Travail de sensibilisation
Pédagogue dans l’âme, Sarah Heiligtag est déterminée à faire de son domaine une ferme végane de démonstration, reproductible par d’autres agriculteurs. «Je veux montrer qu’il est possible de vivre de la terre sans exploiter l’animal, sans tirer profit de sa présence. Même si celle-ci n’est pas pour autant à exclure! Hommes et bêtes peuvent collaborer!» Ses arguments font mouche auprès d’une frange grandissante de paysans alémaniques qui franchissent le cap de l’agriculture végane (lire l’encadré).

En parallèle de son activité de consultante, la Zurichoise accueille chaque semaine plusieurs classes d’écoliers et groupes d’enfants pour qui elle a conçu des visites didactiques. «Le spécisme, c’est comme le racisme. On acquiert la capacité à ne pas discriminer l’autre dès le plus jeune âge, affirme l’éthicienne. On est au début de ce processus de transformation, de changement de paradigme quant à notre rapport à l’animal. D’où l’importance de montrer, d’expliciter. Si on veut que les consommateurs de demain modifient leur comportement alimentaire, il faut qu’ils soient
mis en contact avec des bêtes, pour les sensibiliser.»

Faire des compromis
L’argumentaire de Sarah Heiligtag est parfaitement rodé. «Produire du lait d’avoine est bien plus pertinent d’un point de vue climatique que du lait de vache, affirme-t-elle sans ambages. Sans compter que pour nourrir nos bêtes en Suisse, on importe de l’aliment de pays qu’on prive de surfaces agricoles nécessaires pour assurer leur propre autoapprovisionnement. Non seulement la production de protéines animales est polluante, mais elle est également source d’injustice alimentaire.»

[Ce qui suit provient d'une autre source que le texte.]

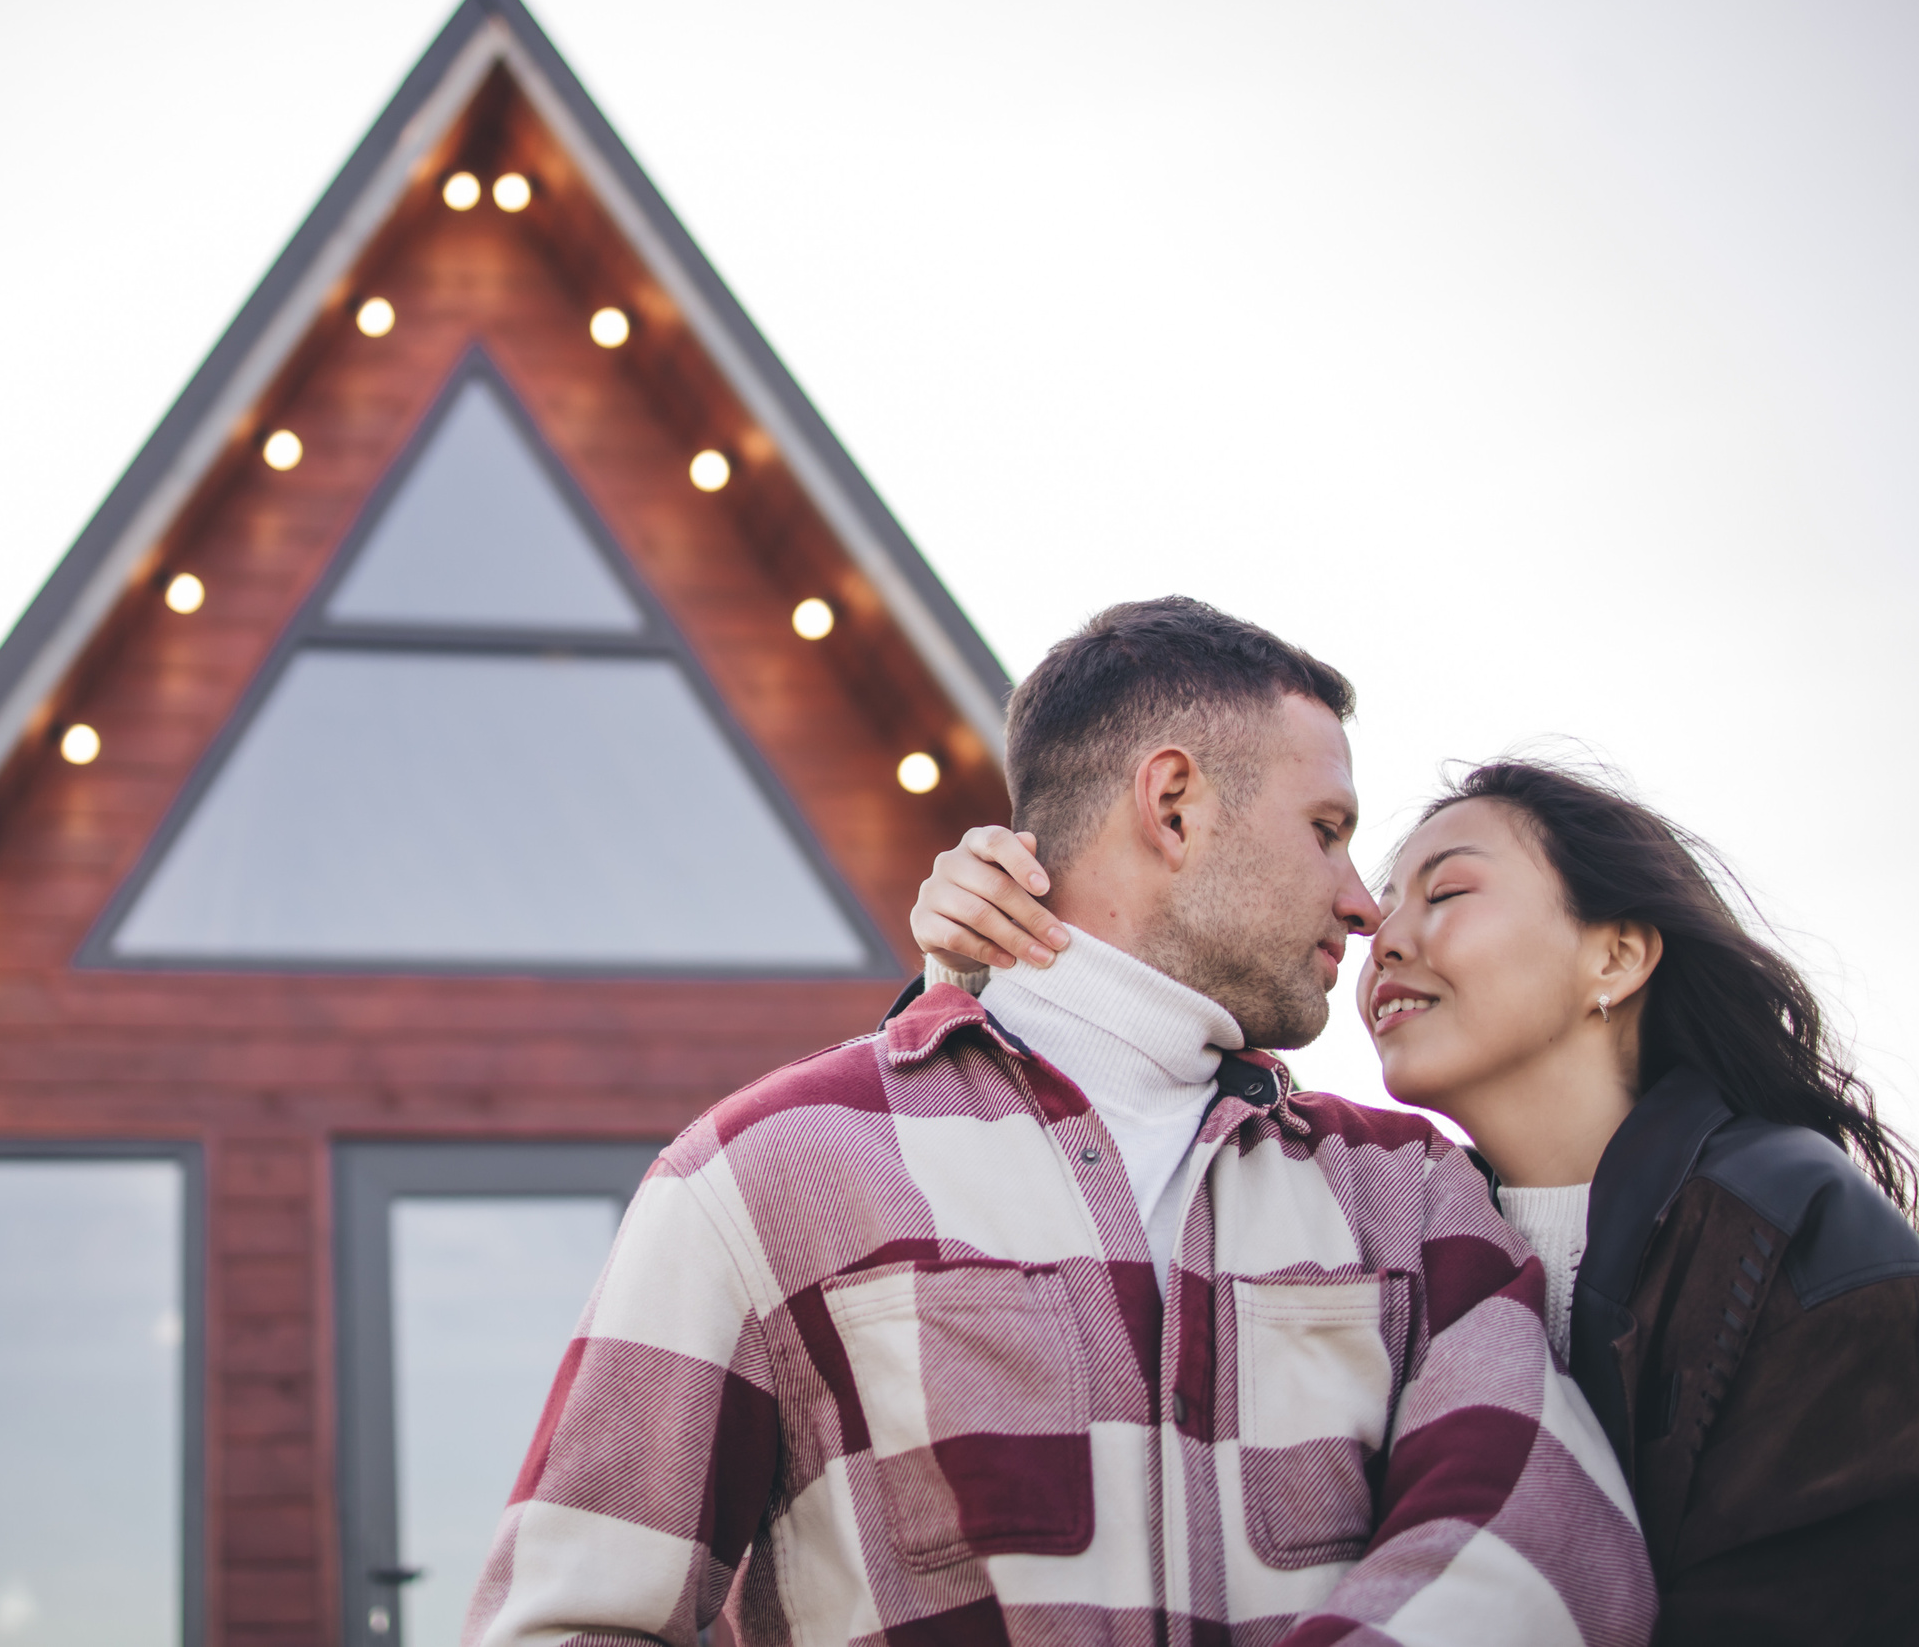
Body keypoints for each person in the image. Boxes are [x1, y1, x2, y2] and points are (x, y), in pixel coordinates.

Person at [465, 599, 1653, 1647]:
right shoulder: (762, 1177)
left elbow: (1551, 1550)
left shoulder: (1409, 1193)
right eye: (1327, 831)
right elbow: (568, 1621)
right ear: (1174, 806)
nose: (1359, 904)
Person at [917, 758, 1919, 1643]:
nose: (1382, 936)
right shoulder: (1385, 1225)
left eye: (1446, 892)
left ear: (1613, 957)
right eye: (1385, 903)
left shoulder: (1795, 1238)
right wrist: (984, 989)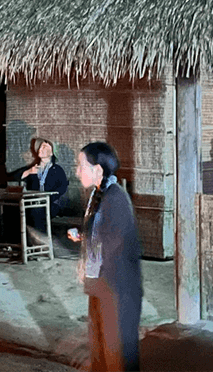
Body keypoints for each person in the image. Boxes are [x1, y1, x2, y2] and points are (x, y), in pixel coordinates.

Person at [69, 142, 142, 372]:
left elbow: (114, 243)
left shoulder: (116, 198)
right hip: (102, 285)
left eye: (82, 166)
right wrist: (83, 236)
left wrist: (87, 258)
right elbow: (102, 233)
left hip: (116, 289)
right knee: (101, 352)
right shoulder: (99, 195)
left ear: (98, 170)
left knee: (116, 357)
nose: (77, 171)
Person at [20, 137, 69, 237]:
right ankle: (30, 244)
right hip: (33, 203)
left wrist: (48, 198)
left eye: (45, 147)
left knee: (37, 211)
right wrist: (29, 172)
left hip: (51, 204)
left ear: (51, 153)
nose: (41, 149)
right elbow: (14, 176)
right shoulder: (34, 168)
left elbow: (63, 187)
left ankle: (39, 243)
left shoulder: (57, 170)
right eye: (40, 147)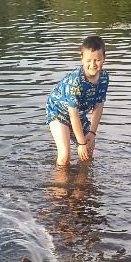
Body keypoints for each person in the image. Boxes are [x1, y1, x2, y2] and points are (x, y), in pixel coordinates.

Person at [45, 35, 108, 166]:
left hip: (78, 115)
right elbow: (72, 114)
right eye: (89, 60)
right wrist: (81, 143)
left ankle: (82, 185)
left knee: (88, 151)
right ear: (82, 59)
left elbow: (99, 105)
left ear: (104, 58)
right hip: (58, 111)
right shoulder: (76, 80)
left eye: (97, 60)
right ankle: (58, 186)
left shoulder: (104, 78)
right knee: (65, 156)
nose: (93, 64)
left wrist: (92, 132)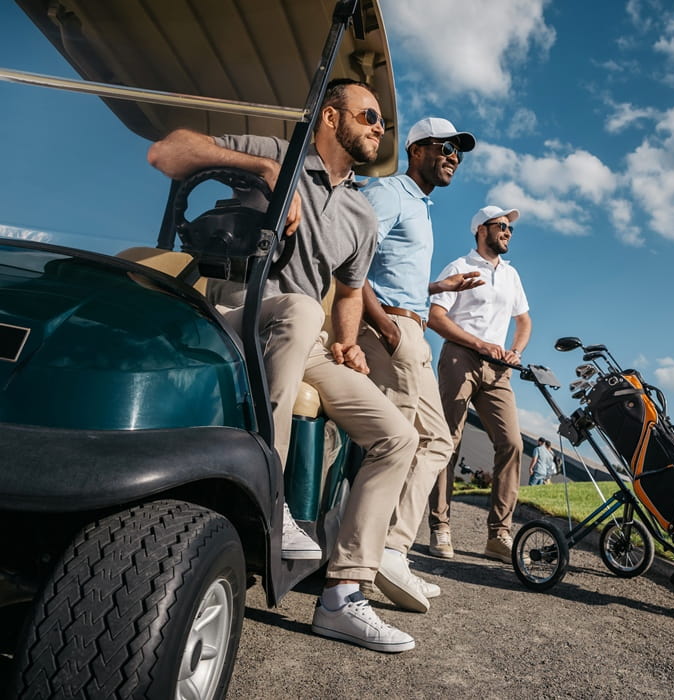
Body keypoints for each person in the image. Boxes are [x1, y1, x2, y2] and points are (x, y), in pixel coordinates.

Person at [147, 79, 419, 653]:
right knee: (296, 308)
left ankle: (344, 596)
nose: (379, 128)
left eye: (382, 124)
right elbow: (166, 153)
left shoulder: (362, 215)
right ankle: (270, 499)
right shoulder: (274, 153)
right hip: (230, 307)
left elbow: (347, 293)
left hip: (306, 338)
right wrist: (263, 171)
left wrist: (347, 344)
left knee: (397, 434)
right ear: (329, 116)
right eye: (369, 116)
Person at [358, 116, 480, 612]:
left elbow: (395, 271)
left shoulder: (421, 207)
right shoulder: (387, 193)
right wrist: (385, 328)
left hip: (410, 326)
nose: (454, 155)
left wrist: (436, 289)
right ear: (416, 149)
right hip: (391, 330)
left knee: (436, 440)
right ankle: (371, 559)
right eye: (445, 146)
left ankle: (391, 550)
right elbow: (350, 262)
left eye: (459, 150)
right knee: (406, 442)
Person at [427, 205, 532, 562]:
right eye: (501, 225)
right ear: (480, 230)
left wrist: (514, 350)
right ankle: (440, 526)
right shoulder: (459, 267)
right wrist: (478, 344)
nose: (507, 232)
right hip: (461, 357)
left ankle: (498, 534)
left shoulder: (511, 275)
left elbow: (524, 320)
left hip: (498, 367)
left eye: (510, 228)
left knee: (512, 443)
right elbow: (435, 317)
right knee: (448, 440)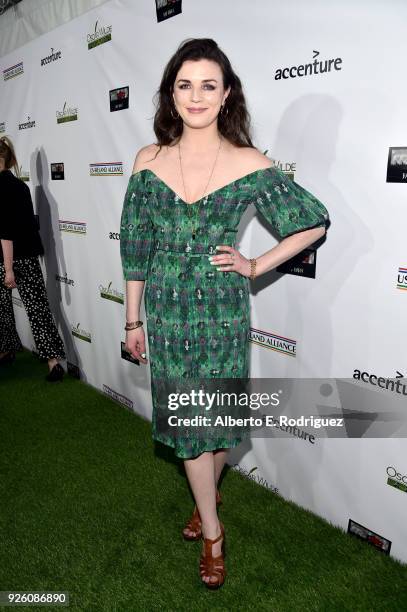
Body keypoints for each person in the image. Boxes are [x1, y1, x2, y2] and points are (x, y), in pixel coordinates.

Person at [120, 38, 330, 589]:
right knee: (192, 425)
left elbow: (313, 221)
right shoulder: (149, 161)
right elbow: (136, 248)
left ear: (226, 93)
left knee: (214, 426)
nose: (196, 96)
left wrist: (256, 263)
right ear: (171, 92)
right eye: (184, 85)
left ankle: (203, 501)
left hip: (221, 310)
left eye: (208, 85)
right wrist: (131, 319)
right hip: (166, 309)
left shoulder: (248, 162)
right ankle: (213, 532)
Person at [0, 136, 66, 381]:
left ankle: (7, 349)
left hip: (6, 260)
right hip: (28, 257)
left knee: (2, 309)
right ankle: (53, 362)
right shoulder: (22, 186)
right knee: (38, 309)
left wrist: (8, 269)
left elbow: (4, 232)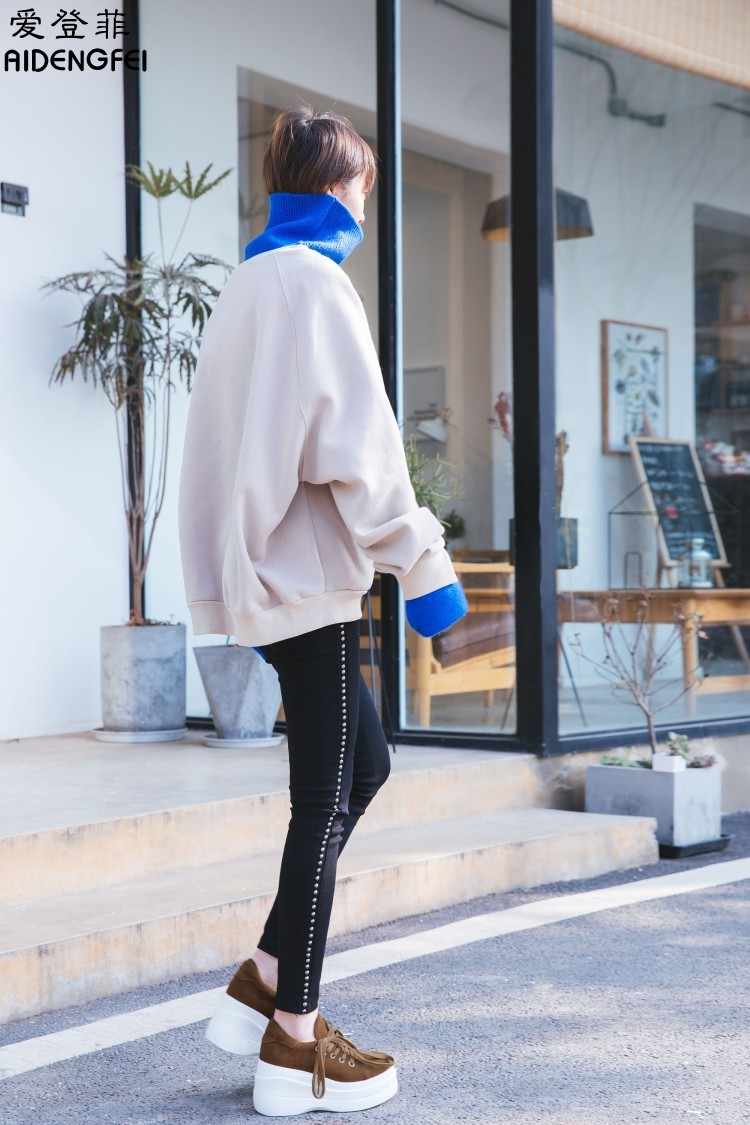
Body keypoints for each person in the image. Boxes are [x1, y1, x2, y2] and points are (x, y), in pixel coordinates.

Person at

Se positionnant clairement en faveur de la libération des bêtes, elle questionne cependant les pratiques des animalistes, bien qu’elle soit proche des militants défendant cette cause. «Le changement appelle nécessairement la radicalité et l’activisme et les alternatives, tout en s’accordant à notre civilisation et faisant des compromis», reconnaît-elle avant de conclure par une citation de Léon Tolstoï: «Tant qu’il y aura des abattoirs, il y aura des champs de bataille.»

Texte(s): Claire Berbain
Photo(s): Claire Berbain

En chiffres

  • 7 hectares de surface agricole utile.
  • 80 abonnements de légumes par semaine.
  • 120 animaux y vivent; des bêtes qui étaient destinées à l’abattoir ou détenues dans des conditions indignes.
  • 6 à 8 employés et stagiaires venant parfois de l’étranger.

+ d’infos www.hof-narr.ch

De l’aide pour franchir le cap

Sarah Heiligtag a lancé une véritable tendance en Suisse alémanique. Désormais, plus de 120 exploitants la suivent dans sa transition vers l’agriculture végane. Elle a ainsi fondé le projet «TransFARMation», qui vise à accompagner les paysans dans leur démarche de renoncement à la production animale tout en poursuivant celle de nourriture. Elle propose ainsi un coaching à la fois économique, éthique et psychologique. «J’aide les agriculteurs à affiner leur vision, à trouver des partenaires et des financements, voire à mettre en place une nouvelle filière, énumère Sarah Heiligtag. Je leur apporte aussi du soutien quand ils doivent affronter le regard des autres, l’incompréhension des collègues ou l’hostilité de l’environnement familial.» La Zurichoise confie avoir régulièrement affaire à des producteurs de lait, confrontés à la difficulté de séparer les mères des veaux. «Ils passent parfois aux allaitantes, avant de lâcher définitivement l’élevage bovin au profit de la production de protéines végétales. Certains abandonnent complètement la détention animale, d’autres gardent des bêtes dans le cadre d’une coexistence pacifique et d’un sanctuaire, par exemple.»